When you reach the line containing "well-led? | Good |", include it and stop; until then, return each line of the material exactly, starting with the first.

*** Provided entries Section Begins ***

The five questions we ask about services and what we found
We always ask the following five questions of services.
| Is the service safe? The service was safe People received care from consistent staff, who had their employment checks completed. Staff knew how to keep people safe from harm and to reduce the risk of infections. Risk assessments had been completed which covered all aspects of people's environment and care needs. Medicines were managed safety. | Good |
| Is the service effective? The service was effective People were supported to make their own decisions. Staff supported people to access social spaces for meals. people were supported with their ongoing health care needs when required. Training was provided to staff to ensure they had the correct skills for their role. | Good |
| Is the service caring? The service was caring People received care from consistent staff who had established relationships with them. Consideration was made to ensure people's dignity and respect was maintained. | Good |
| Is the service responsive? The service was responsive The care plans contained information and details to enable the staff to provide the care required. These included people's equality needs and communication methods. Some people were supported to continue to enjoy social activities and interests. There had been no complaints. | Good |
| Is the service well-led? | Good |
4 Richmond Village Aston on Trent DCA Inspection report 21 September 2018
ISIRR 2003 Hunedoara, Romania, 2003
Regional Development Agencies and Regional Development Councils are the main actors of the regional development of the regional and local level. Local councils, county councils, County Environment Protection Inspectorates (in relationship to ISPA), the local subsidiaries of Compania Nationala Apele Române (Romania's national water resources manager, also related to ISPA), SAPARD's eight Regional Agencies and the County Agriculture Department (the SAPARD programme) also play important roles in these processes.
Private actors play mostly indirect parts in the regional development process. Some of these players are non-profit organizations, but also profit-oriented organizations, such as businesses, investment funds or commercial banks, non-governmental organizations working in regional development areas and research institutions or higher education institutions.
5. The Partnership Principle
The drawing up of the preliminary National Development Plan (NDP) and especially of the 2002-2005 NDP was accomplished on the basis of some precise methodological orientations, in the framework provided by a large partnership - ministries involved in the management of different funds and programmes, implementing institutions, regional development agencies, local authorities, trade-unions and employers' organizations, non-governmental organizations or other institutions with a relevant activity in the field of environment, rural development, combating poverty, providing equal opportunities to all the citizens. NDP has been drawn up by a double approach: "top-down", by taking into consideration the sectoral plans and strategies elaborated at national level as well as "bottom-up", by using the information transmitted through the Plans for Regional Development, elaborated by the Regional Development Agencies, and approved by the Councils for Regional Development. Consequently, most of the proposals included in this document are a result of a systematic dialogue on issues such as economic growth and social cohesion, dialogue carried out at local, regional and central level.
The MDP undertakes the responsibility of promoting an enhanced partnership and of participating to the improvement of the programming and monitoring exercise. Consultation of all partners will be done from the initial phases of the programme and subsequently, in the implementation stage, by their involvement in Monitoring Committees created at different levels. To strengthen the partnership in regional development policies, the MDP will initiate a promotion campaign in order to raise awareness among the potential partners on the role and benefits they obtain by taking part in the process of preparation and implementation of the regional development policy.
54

*** Provided entries Section Ends ***

## Solution to this problem
The five questions we ask about services and what we found
We always ask the following five questions of services.
| Is the service safe? The service was safe People received care from consistent staff, who had their employment checks completed. Staff knew how to keep people safe from harm and to reduce the risk of infections. Risk assessments had been completed which covered all aspects of people's environment and care needs. Medicines were managed safety. | Good |
| Is the service effective? The service was effective People were supported to make their own decisions. Staff supported people to access social spaces for meals. people were supported with their ongoing health care needs when required. Training was provided to staff to ensure they had the correct skills for their role. | Good |
| Is the service caring? The service was caring People received care from consistent staff who had established relationships with them. Consideration was made to ensure people's dignity and respect was maintained. | Good |
| Is the service responsive? The service was responsive The care plans contained information and details to enable the staff to provide the care required. These included people's equality needs and communication methods. Some people were supported to continue to enjoy social activities and interests. There had been no complaints. | Good |
| Is the service well-led? | Good |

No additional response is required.